Shortly afterwards, even these numbers seemed to become irrelevant. Reports quoted unidentified sources in the Congress who said that 18 legislators were set to join the BJP. Also on Sunday evening, Congress officials who did not wish to be identified made similar claims to

They added that a number of legislators wanted a change in leadership and Ibobi Singh replaced. They also claimed that of the four MLAs from the National People’s Party two favoured the Congress. The other two wanted to side with the BJP but would consider joining the Congress if Chief Minister Singh was replaced.

The mystery of the National People’s Party

On Monday, however, the mystery of the National People’s Party seemed to deepen. The Naga People’s Front and the National People’s Party have four seats each, making them prime targets for both the Congress and the BJP. With the Naga party having declared that it would not support a Congress-led government, the spotlight was on the National People’s Party.
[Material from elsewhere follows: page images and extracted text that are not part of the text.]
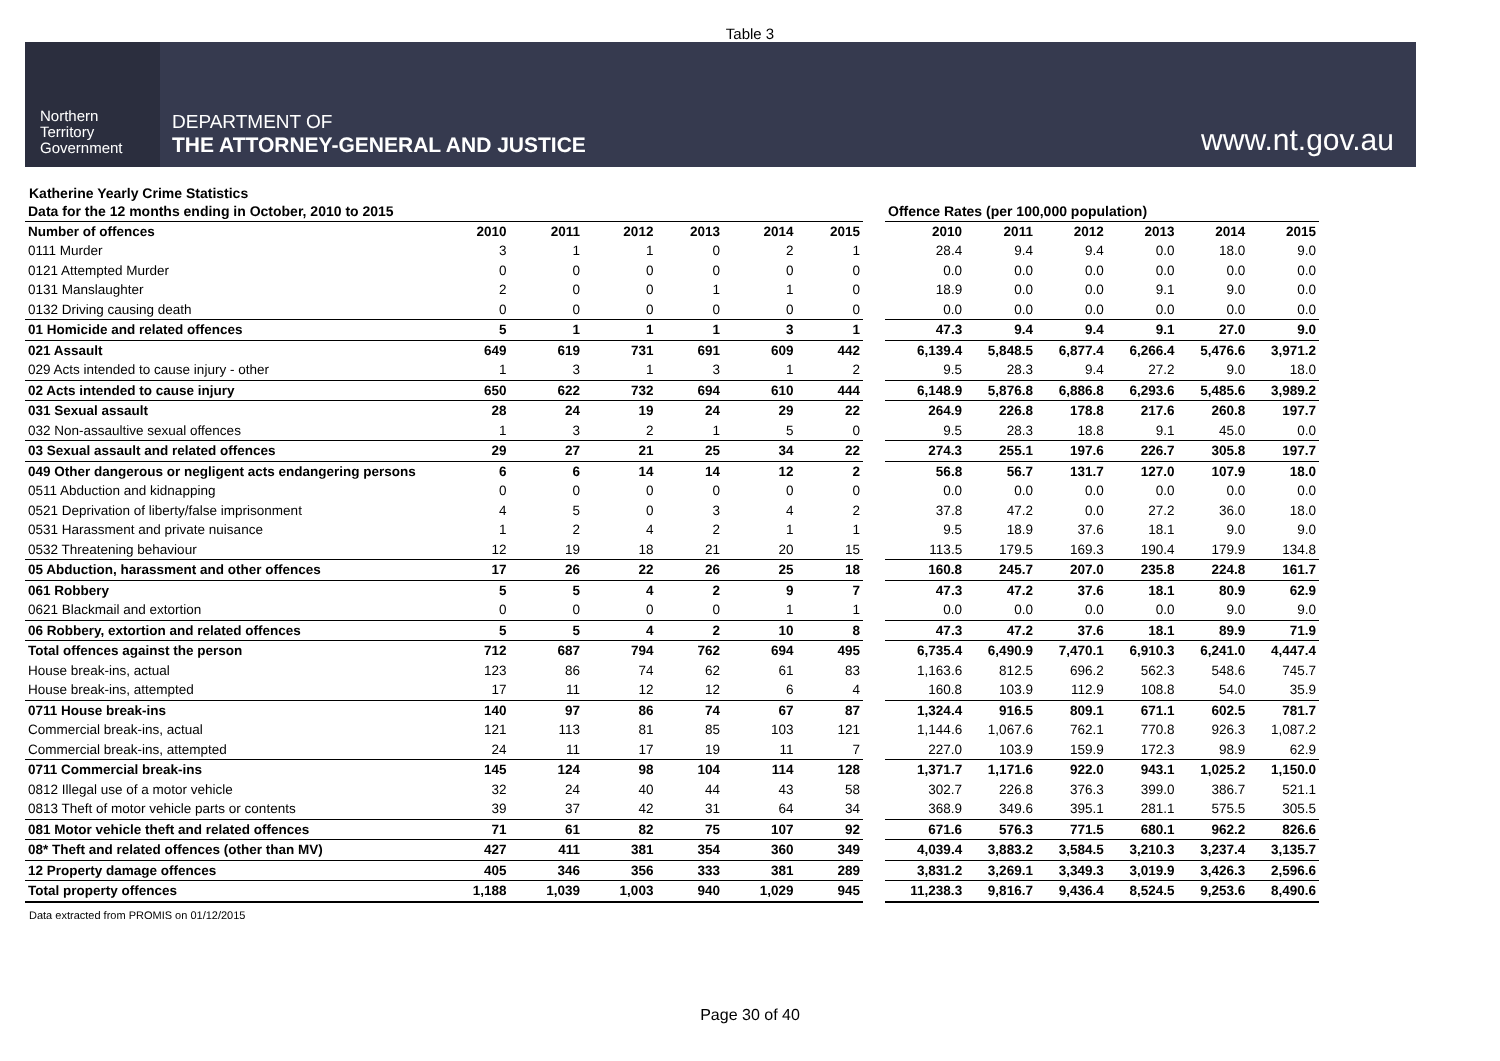Table 3
Northern
Territory
Government
DEPARTMENT OF
THE ATTORNEY-GENERAL AND JUSTICE
www.nt.gov.au
Katherine Yearly Crime Statistics
| Data for the 12 months ending in October, 2010 to 2015 | | | | | | |
| Number of offences | 2010 | 2011 | 2012 | 2013 | 2014 | 2015 |
| 0111 Murder | 3 | 1 | 1 | 0 | 2 | 1 |
| 0121 Attempted Murder | 0 | 0 | 0 | 0 | 0 | 0 |
| 0131 Manslaughter | 2 | 0 | 0 | 1 | 1 | 0 |
| 0132 Driving causing death | 0 | 0 | 0 | 0 | 0 | 0 |
| 01 Homicide and related offences | 5 | 1 | 1 | 1 | 3 | 1 |
| 021 Assault | 649 | 619 | 731 | 691 | 609 | 442 |
| 029 Acts intended to cause injury - other | 1 | 3 | 1 | 3 | 1 | 2 |
| 02 Acts intended to cause injury | 650 | 622 | 732 | 694 | 610 | 444 |
| 031 Sexual assault | 28 | 24 | 19 | 24 | 29 | 22 |
| 032 Non-assaultive sexual offences | 1 | 3 | 2 | 1 | 5 | 0 |
| 03 Sexual assault and related offences | 29 | 27 | 21 | 25 | 34 | 22 |
| 049 Other dangerous or negligent acts endangering persons | 6 | 6 | 14 | 14 | 12 | 2 |
| 0511 Abduction and kidnapping | 0 | 0 | 0 | 0 | 0 | 0 |
| 0521 Deprivation of liberty/false imprisonment | 4 | 5 | 0 | 3 | 4 | 2 |
| 0531 Harassment and private nuisance | 1 | 2 | 4 | 2 | 1 | 1 |
| 0532 Threatening behaviour | 12 | 19 | 18 | 21 | 20 | 15 |
| 05 Abduction, harassment and other offences | 17 | 26 | 22 | 26 | 25 | 18 |
| 061 Robbery | 5 | 5 | 4 | 2 | 9 | 7 |
| 0621 Blackmail and extortion | 0 | 0 | 0 | 0 | 1 | 1 |
| 06 Robbery, extortion and related offences | 5 | 5 | 4 | 2 | 10 | 8 |
| Total offences against the person | 712 | 687 | 794 | 762 | 694 | 495 |
| House break-ins, actual | 123 | 86 | 74 | 62 | 61 | 83 |
| House break-ins, attempted | 17 | 11 | 12 | 12 | 6 | 4 |
| 0711 House break-ins | 140 | 97 | 86 | 74 | 67 | 87 |
| Commercial break-ins, actual | 121 | 113 | 81 | 85 | 103 | 121 |
| Commercial break-ins, attempted | 24 | 11 | 17 | 19 | 11 | 7 |
| 0711 Commercial break-ins | 145 | 124 | 98 | 104 | 114 | 128 |
| 0812 Illegal use of a motor vehicle | 32 | 24 | 40 | 44 | 43 | 58 |
| 0813 Theft of motor vehicle parts or contents | 39 | 37 | 42 | 31 | 64 | 34 |
| 081 Motor vehicle theft and related offences | 71 | 61 | 82 | 75 | 107 | 92 |
| 08* Theft and related offences (other than MV) | 427 | 411 | 381 | 354 | 360 | 349 |
| 12 Property damage offences | 405 | 346 | 356 | 333 | 381 | 289 |
| Total property offences | 1,188 | 1,039 | 1,003 | 940 | 1,029 | 945 |
| Offence Rates (per 100,000 population) | | | | | |
| 2010 | 2011 | 2012 | 2013 | 2014 | 2015 |
| 28.4 | 9.4 | 9.4 | 0.0 | 18.0 | 9.0 |
| 0.0 | 0.0 | 0.0 | 0.0 | 0.0 | 0.0 |
| 18.9 | 0.0 | 0.0 | 9.1 | 9.0 | 0.0 |
| 0.0 | 0.0 | 0.0 | 0.0 | 0.0 | 0.0 |
| 47.3 | 9.4 | 9.4 | 9.1 | 27.0 | 9.0 |
| 6,139.4 | 5,848.5 | 6,877.4 | 6,266.4 | 5,476.6 | 3,971.2 |
| 9.5 | 28.3 | 9.4 | 27.2 | 9.0 | 18.0 |
| 6,148.9 | 5,876.8 | 6,886.8 | 6,293.6 | 5,485.6 | 3,989.2 |
| 264.9 | 226.8 | 178.8 | 217.6 | 260.8 | 197.7 |
| 9.5 | 28.3 | 18.8 | 9.1 | 45.0 | 0.0 |
| 274.3 | 255.1 | 197.6 | 226.7 | 305.8 | 197.7 |
| 56.8 | 56.7 | 131.7 | 127.0 | 107.9 | 18.0 |
| 0.0 | 0.0 | 0.0 | 0.0 | 0.0 | 0.0 |
| 37.8 | 47.2 | 0.0 | 27.2 | 36.0 | 18.0 |
| 9.5 | 18.9 | 37.6 | 18.1 | 9.0 | 9.0 |
| 113.5 | 179.5 | 169.3 | 190.4 | 179.9 | 134.8 |
| 160.8 | 245.7 | 207.0 | 235.8 | 224.8 | 161.7 |
| 47.3 | 47.2 | 37.6 | 18.1 | 80.9 | 62.9 |
| 0.0 | 0.0 | 0.0 | 0.0 | 9.0 | 9.0 |
| 47.3 | 47.2 | 37.6 | 18.1 | 89.9 | 71.9 |
| 6,735.4 | 6,490.9 | 7,470.1 | 6,910.3 | 6,241.0 | 4,447.4 |
| 1,163.6 | 812.5 | 696.2 | 562.3 | 548.6 | 745.7 |
| 160.8 | 103.9 | 112.9 | 108.8 | 54.0 | 35.9 |
| 1,324.4 | 916.5 | 809.1 | 671.1 | 602.5 | 781.7 |
| 1,144.6 | 1,067.6 | 762.1 | 770.8 | 926.3 | 1,087.2 |
| 227.0 | 103.9 | 159.9 | 172.3 | 98.9 | 62.9 |
| 1,371.7 | 1,171.6 | 922.0 | 943.1 | 1,025.2 | 1,150.0 |
| 302.7 | 226.8 | 376.3 | 399.0 | 386.7 | 521.1 |
| 368.9 | 349.6 | 395.1 | 281.1 | 575.5 | 305.5 |
| 671.6 | 576.3 | 771.5 | 680.1 | 962.2 | 826.6 |
| 4,039.4 | 3,883.2 | 3,584.5 | 3,210.3 | 3,237.4 | 3,135.7 |
| 3,831.2 | 3,269.1 | 3,349.3 | 3,019.9 | 3,426.3 | 2,596.6 |
| 11,238.3 | 9,816.7 | 9,436.4 | 8,524.5 | 9,253.6 | 8,490.6 |
Data extracted from PROMIS on 01/12/2015
Page 30 of 40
Both the Congress and the BJP claimed to have its support. Heptulla said the Congress brought her a letter on behalf of the National People’s Party, apparently signed by the party president and secretary, saying it would back the Congress. But the governor said she had received an earlier letter from the National People’s Party itself, saying it wanted to go with the BJP.

The night before, the BJP central leadership, flanked by Himanta Biswa Sarma, an MLA in the Assam government who has emerged as the party’s wheeler dealer in the region, claimed to have 32 MLAs. This included 21 from the saffron party itself, four from the National People’s Party, four from the Naga People’s Front, one from the Trinamool, the lone winning candidate from Lok Janshakti Party and the independent who was going to join the BJP. The BJP then prepared to elect the leader of its legislature party on Monday and form the government.

Congress leaders, meanwhile, called the manoeuvres a “murder of democracy”. Former Union minister P Chidambaram even went so far as to say the BJP was “stealing” the elections in Manipur and Goa.

But the story is not over yet, and Manipur still does not have a government.